A demolição das instituições

Por Luis Carlos Corrêa Leite

Colunas & Opiniões Em 12/05/2017 16:39:31

Os fatos que veem ocorrendo no Brasil desde as manifestações de 2.013, quando milhões de pessoas foram às ruas, certamente mudarão a nação. Mas o que deve preocupar a todos é esse processo de demolição das instituições, que parece não ter fim. A princípio, acreditava-se que a chamada operação “Lava Jato” teria por finalidade desvendar irregularidades na Petrobrás. Mas a coisa tomou tal magnitude que, como no bordão adotado há anos pelo jornalista Boris Casoy, parece que o Brasil está sendo passado a limpo.

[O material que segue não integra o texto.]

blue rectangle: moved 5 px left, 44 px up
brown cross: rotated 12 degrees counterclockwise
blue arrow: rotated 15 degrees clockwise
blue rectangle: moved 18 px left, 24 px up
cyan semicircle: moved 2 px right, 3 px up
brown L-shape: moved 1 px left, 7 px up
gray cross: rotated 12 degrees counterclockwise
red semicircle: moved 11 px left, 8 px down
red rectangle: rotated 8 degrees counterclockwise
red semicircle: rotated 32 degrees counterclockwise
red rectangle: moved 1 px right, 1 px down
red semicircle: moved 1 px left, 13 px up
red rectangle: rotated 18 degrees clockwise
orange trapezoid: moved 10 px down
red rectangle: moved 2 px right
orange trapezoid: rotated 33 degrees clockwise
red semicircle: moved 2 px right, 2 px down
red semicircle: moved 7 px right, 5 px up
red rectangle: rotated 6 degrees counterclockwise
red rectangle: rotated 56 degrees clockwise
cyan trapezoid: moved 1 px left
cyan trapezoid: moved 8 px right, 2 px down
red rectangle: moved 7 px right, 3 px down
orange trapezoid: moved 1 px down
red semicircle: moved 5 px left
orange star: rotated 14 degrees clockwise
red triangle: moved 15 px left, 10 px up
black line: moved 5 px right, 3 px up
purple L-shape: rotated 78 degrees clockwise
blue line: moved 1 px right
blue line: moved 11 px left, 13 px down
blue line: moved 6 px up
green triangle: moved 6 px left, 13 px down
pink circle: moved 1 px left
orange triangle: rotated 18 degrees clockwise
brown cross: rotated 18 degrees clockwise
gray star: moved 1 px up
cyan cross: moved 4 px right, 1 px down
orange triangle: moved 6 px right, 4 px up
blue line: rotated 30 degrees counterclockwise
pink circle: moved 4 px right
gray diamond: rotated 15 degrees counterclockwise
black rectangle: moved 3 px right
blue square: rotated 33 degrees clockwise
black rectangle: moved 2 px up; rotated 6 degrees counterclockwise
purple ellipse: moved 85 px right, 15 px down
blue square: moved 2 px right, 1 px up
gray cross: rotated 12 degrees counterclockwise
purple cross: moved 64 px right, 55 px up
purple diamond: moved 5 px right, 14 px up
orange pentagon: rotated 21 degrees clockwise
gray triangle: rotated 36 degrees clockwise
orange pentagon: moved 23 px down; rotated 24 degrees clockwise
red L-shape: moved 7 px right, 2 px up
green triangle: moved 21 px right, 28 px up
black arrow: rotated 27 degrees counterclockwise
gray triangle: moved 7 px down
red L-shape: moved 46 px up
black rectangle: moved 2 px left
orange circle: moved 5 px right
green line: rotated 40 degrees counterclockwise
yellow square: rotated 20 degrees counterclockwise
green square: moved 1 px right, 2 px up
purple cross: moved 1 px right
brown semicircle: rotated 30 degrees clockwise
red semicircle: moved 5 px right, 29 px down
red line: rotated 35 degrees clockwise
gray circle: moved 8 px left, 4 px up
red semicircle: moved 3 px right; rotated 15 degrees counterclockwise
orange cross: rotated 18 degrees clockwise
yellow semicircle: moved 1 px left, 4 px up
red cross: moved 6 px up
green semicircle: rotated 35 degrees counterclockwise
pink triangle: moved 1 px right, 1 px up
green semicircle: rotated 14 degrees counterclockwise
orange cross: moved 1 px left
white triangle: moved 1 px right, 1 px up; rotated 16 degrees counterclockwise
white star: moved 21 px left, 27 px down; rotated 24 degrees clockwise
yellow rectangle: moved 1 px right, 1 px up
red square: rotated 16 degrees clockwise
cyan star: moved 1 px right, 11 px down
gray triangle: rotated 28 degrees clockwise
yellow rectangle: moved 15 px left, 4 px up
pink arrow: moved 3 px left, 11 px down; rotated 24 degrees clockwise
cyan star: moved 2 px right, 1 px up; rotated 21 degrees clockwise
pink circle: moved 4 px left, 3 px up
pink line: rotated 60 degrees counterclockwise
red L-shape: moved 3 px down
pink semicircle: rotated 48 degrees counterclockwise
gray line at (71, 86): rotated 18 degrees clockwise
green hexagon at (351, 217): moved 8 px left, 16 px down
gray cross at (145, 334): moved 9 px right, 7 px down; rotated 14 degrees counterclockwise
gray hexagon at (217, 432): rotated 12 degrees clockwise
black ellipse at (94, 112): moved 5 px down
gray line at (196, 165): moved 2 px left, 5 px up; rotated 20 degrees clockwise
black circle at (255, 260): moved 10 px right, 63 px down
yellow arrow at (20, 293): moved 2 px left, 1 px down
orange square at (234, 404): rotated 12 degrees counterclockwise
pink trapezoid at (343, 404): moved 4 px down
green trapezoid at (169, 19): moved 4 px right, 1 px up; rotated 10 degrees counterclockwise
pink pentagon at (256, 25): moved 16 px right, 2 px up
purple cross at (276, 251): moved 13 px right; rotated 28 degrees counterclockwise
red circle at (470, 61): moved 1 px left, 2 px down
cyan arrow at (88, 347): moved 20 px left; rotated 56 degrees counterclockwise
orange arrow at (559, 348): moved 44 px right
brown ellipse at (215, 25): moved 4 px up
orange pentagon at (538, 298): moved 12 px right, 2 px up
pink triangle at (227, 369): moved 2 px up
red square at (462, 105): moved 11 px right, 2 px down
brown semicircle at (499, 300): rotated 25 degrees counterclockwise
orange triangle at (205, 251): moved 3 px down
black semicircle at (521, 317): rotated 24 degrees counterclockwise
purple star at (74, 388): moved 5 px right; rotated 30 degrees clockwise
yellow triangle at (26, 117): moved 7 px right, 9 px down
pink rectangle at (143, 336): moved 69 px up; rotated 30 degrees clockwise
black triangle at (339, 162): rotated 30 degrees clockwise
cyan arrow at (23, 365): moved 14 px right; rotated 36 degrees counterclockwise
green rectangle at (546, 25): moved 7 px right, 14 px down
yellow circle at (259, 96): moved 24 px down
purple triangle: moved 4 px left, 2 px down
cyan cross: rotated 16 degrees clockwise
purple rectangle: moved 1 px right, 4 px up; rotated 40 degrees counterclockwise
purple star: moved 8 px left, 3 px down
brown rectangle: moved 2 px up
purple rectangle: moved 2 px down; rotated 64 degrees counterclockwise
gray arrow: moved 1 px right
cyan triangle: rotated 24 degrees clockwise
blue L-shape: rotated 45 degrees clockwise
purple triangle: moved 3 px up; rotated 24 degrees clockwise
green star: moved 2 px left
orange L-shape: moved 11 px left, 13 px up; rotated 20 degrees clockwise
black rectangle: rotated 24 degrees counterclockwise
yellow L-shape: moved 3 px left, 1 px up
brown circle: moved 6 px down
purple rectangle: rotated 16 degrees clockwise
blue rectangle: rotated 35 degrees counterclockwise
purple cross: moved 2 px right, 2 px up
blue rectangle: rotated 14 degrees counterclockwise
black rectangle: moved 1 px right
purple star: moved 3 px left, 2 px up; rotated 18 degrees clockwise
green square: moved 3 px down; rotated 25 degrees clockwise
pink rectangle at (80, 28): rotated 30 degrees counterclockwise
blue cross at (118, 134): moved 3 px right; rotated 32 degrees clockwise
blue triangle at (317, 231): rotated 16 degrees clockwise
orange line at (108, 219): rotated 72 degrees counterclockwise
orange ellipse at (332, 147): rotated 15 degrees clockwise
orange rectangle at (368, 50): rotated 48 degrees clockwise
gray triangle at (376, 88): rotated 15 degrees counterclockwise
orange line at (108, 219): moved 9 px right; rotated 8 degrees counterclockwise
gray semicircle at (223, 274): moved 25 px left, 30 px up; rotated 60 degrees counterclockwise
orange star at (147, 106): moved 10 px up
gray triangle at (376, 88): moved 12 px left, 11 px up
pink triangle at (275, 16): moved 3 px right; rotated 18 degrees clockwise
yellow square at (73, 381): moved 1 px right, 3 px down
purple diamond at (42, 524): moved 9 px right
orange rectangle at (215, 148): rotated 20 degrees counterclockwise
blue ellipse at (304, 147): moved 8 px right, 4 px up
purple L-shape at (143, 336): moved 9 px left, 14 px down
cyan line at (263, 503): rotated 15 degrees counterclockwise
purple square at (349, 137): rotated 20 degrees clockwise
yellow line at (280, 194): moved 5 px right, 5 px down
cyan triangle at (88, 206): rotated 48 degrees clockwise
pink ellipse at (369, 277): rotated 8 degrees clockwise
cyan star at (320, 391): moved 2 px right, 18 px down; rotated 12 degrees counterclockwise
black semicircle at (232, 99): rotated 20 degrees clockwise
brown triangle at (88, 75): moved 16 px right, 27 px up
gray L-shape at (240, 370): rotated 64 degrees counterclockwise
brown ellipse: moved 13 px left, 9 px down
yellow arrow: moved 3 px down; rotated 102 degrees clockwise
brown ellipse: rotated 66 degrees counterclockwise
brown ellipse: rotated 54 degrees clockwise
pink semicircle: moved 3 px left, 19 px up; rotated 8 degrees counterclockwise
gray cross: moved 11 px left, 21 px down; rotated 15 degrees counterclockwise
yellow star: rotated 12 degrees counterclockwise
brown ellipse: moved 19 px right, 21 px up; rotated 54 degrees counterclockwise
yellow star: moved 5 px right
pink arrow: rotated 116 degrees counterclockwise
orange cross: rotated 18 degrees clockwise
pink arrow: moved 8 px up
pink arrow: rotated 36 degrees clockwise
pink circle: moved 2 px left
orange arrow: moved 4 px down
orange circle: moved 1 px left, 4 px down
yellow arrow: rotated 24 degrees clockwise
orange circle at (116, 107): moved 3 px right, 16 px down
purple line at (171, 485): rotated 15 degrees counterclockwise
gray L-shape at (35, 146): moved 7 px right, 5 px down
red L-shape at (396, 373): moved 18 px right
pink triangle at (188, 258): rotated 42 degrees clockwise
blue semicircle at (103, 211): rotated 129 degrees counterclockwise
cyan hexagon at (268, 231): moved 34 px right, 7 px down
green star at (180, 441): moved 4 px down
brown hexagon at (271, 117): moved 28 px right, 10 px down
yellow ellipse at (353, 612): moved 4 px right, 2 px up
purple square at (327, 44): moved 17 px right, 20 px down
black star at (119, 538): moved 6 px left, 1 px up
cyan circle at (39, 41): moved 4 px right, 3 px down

Resta saber se a democracia irá resistir a tantas investidas contra os poderes da República. Ninguém pode negar que o combate ao estado de coisas então vigente - com a entrega de setores estatais vitais da economia a partidos políticos como moeda de troca a apoio no Congresso -, precisava ter um fim. E nesse ponto a ação do Ministério Público Federal constitui um inestimável serviço à nação e à própria democracia. Mas, queiramos ou não, é preciso sim separar atos de corrupção que implicaram em enriquecimento ilícito pessoal dos agentes envolvidos nas doações para os partidos políticos. Doações sempre existiram e continuarão a existir, oficialmente ou através do “caixa dois”. E obviamente irão fazer doações empresários com interesse na vitória deste ou daquele candidato. Ninguém imagina que um cidadão comum, que trabalhou durante anos para fazer uma poupança, irá sacá-la para doar a candidatos. E mais, esse processo de nomeações para cargos públicos em troca de apoio político também é uma forma pouco ética de agir, mas que continua a ser adotada à vista de todos. Veja-se o processo que está ocorrendo na votação das chamadas reformas da legislação previdenciária e trabalhista. Até as entidades sindicais, tidas como de esquerda, irão ficar quietinhas se a contribuição sindical, com proposta de extinção, for mantida.

Agora, vemos que, como ocorre nas brigas em campo de futebol, as pancadas passaram a serem dadas entre os próprios agentes públicos encarregados da investigação e julgamento dos fatos. Está sobrando até para o Supremo Tribunal Federal, com a revelação de relações indiretas pouco republicanas entre seus Ministros e os investigados. E o troco veio com a revelação de que o próprio chefe da Procuradoria Geral da República tem uma filha que trabalha na defesa de interesses de empresas altamente comprometidas com o processo de corrupção que vem sendo desvendado. Outros Ministros conseguiram a nomeação política de filhas para altos cargos no Judiciário, constando inclusive que fizeram campanha para tanto. A situação é preocupante.